*Ziel:*
Gib den Teil des Journaleintrags, der bei „In der Kantine“ beginnt und bei „wie ich war.“ endet, wortgetreu wieder.

*Textauszug:*
# # # #
2015-08-14-Vormittag
Kaum schreibe ich gestern, dass ich es mit dem frühen Aufstehen gut hinbekäme, verschlafe ich den nächsten Tag. Macht aber auch nichts, heute bin ich ohnehin nur kurz in der Bibliothek, weil ich bereits 15:30 Uhr zum Barbier gehe. Die ganze Zeit dachte ich, dass mir mein gestriger Journaleintrag nicht gelungen sei. Er wirkte so abwesend und unausgegoren, fast überflüssig. Vielleicht hätte ich meine immer noch vorhandene Unsicherheit anders beschreiben sollen. Jedenfalls war das das Gefühl gestern Abend und heute morgen. Jetzt, da ich den Eintrag noch mal gelesen habe, ist der Eindruck aber wieder ein ganz anderer. Seltsam.
In der Kantine der Bib bekommt man jedenfalls Tee für vier Kronen. Man bekommt hier keine Käsesandwiches oder andere vegetarische Mahlzeiten/Snacks, die über die Salatbar hinausgehen. Das ist etwas problematisch, weil ich heute morgen ganz ohne Frühstück los bin, spät dran, wie ich war.
Jedenfalls werde ich heute versuchen einen vegetarischen Mittagstisch in Campusnähe aufzutreiben. Von Berlin bin ich da ja sehr verwöhnt: Es gibt so gut wie keinen Supermarkt ohne vegetarische Fleischersatzprodukte und in den Mensen und Caféterien, gibt es neben Fleisch und Fisch eigentlich immer mindestens eine vollwertige vegetarische Mahlzeit. Die Situation in Aarhus ist da etwas anders. Hier muss man sich aktiver um diesen Lebensstil bemühen, spezielle Läden aufsuchen, usw. Aber vielleicht ist das eine gute Lockerung für mich, wenn ich mal für etwas, was mir persönlich wichtig ist und dass nichts mit lesen und schreiben zu tun hat (zumindest nicht in erster Linie) strecken muss. Jedenfalls werde ich am Sonntag wohl eine vegetarische VoKü besuchen. Vielleicht lerne ich dann ja auch gleich ein paar nette Leute kennen.
# # # #
*Bereitgestellte Daten:*
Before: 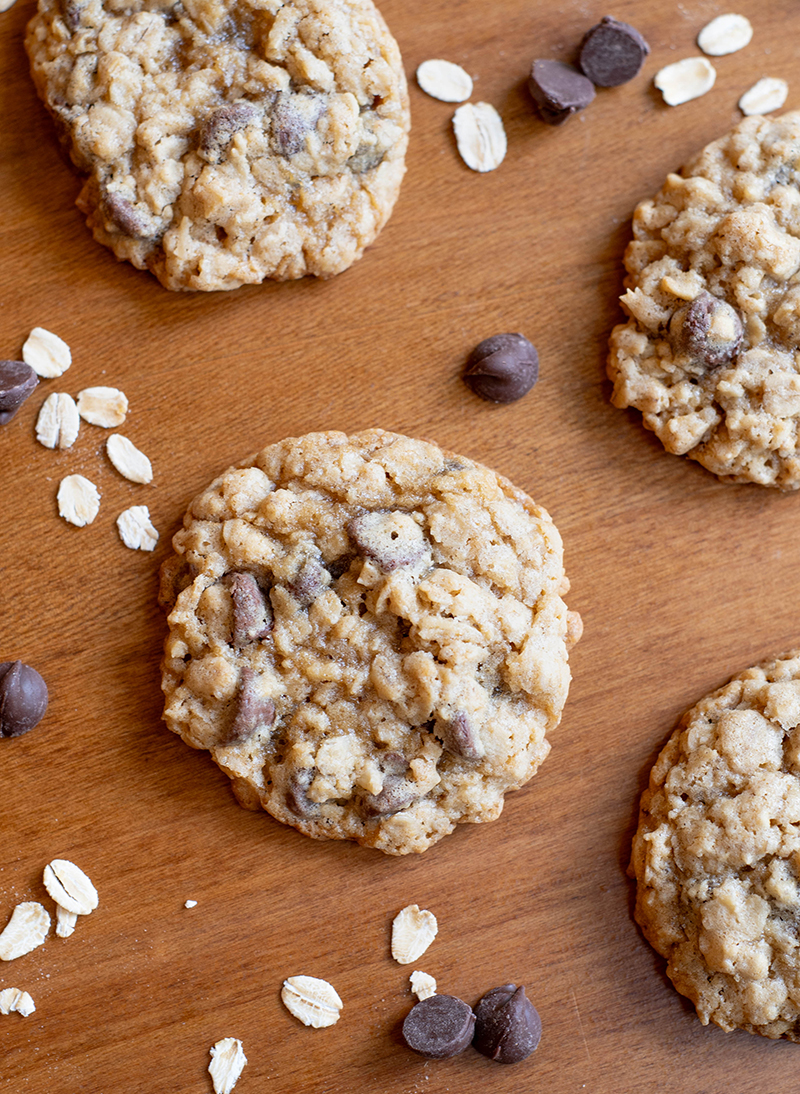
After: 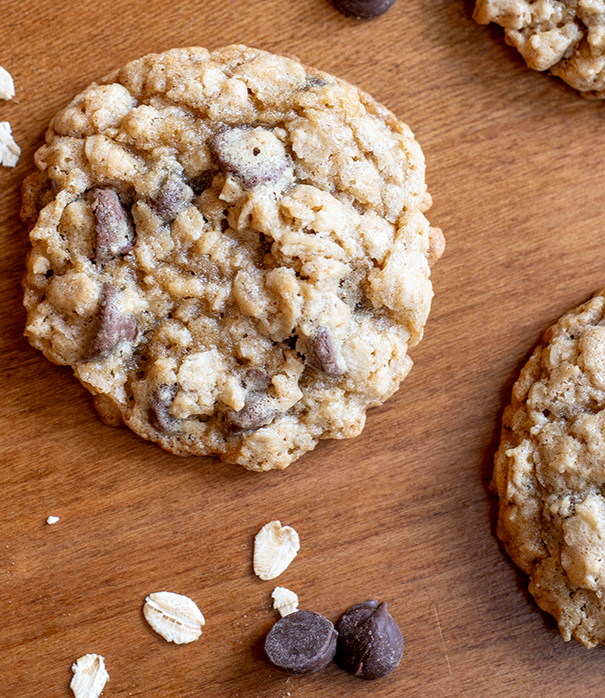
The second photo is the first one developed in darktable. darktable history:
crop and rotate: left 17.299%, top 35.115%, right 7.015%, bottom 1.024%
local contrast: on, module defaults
# # # #
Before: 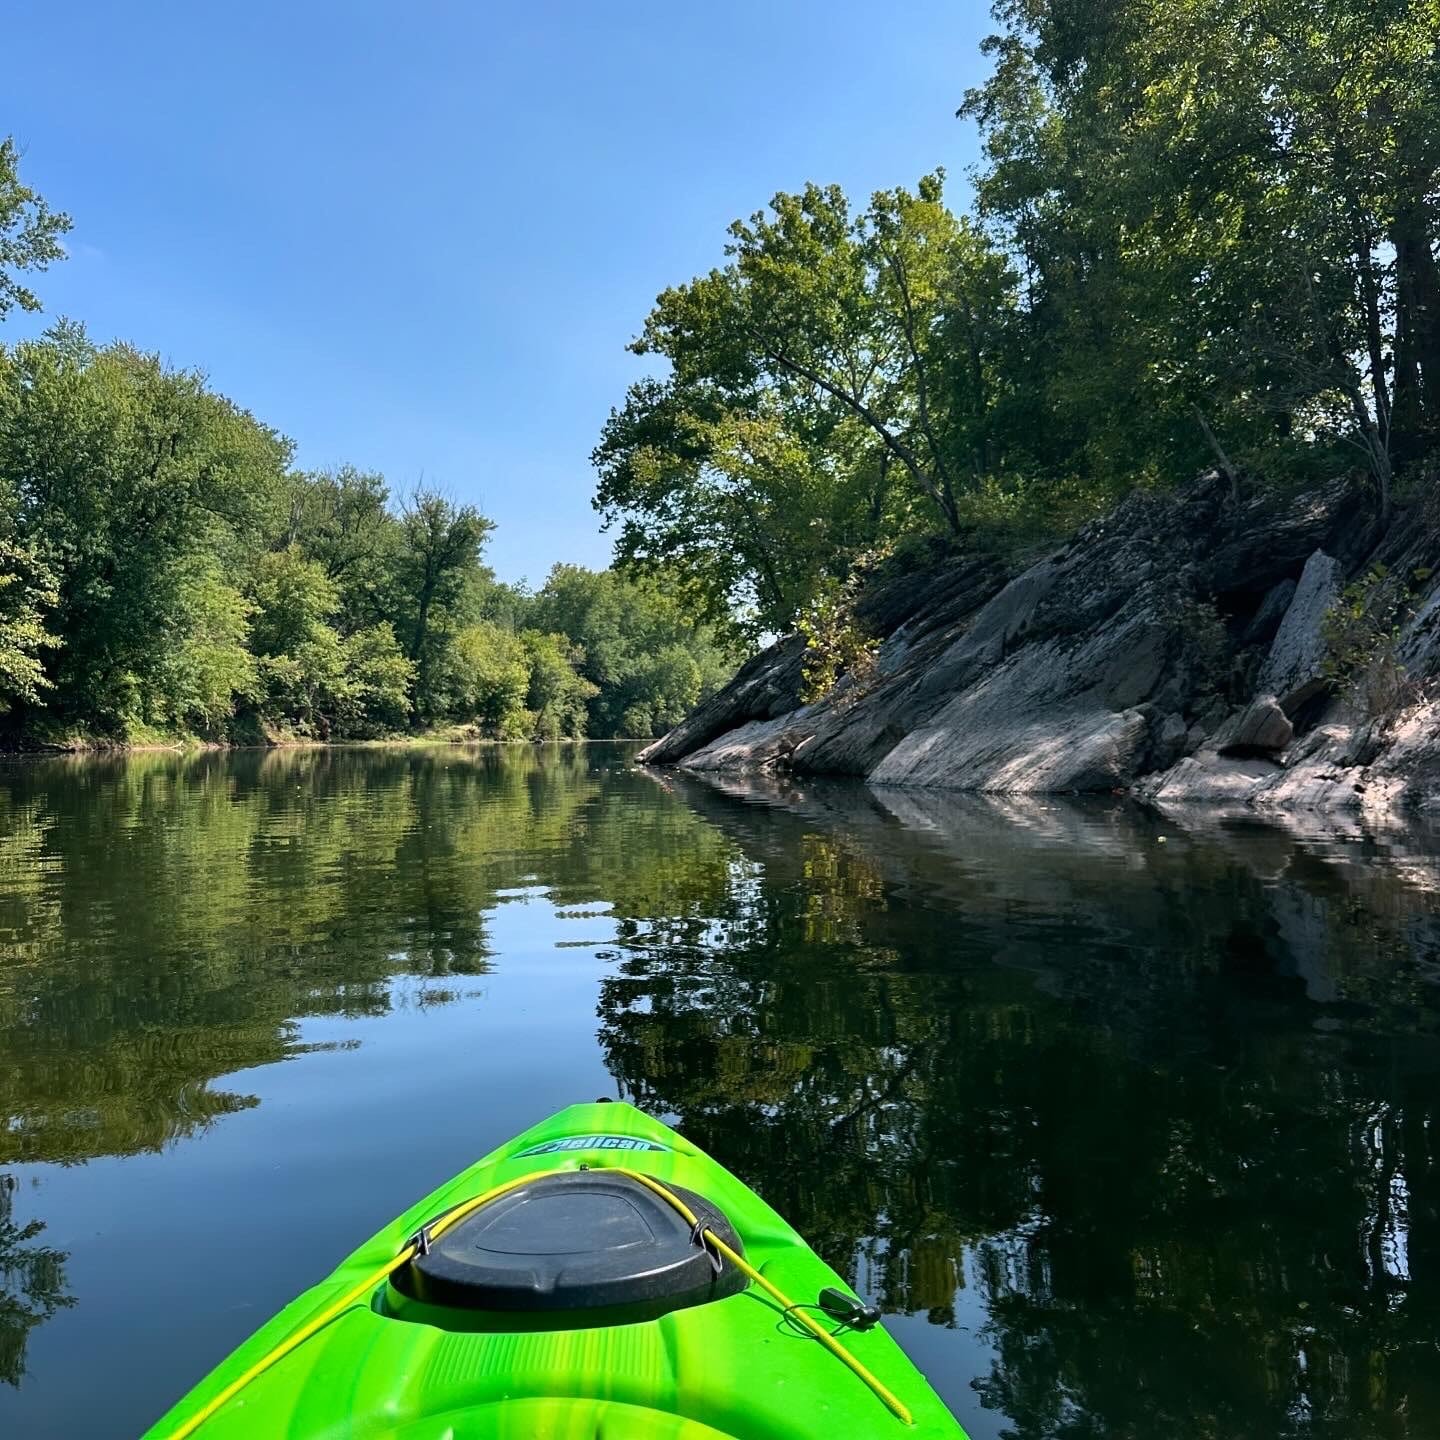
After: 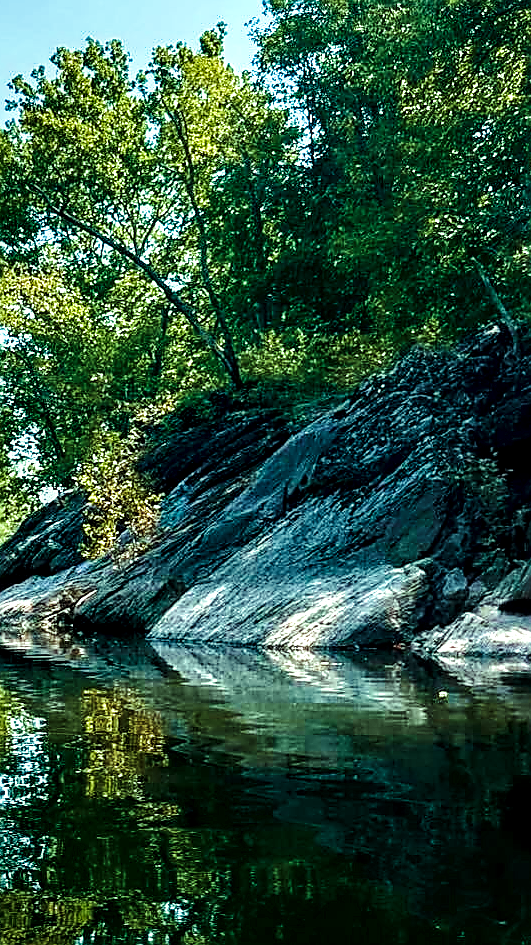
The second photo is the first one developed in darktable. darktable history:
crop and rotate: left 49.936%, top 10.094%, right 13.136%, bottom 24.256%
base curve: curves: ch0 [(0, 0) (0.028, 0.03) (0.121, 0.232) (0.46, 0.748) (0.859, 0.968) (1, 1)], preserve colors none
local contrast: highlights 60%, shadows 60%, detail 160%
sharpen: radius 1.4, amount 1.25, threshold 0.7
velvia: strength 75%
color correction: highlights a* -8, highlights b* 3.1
# # # #
*Lösung:*
In der Kantine der Bib bekommt man jedenfalls Tee für vier Kronen. Man bekommt hier keine Käsesandwiches oder andere vegetarische Mahlzeiten/Snacks, die über die Salatbar hinausgehen. Das ist etwas problematisch, weil ich heute morgen ganz ohne Frühstück los bin, spät dran, wie ich war.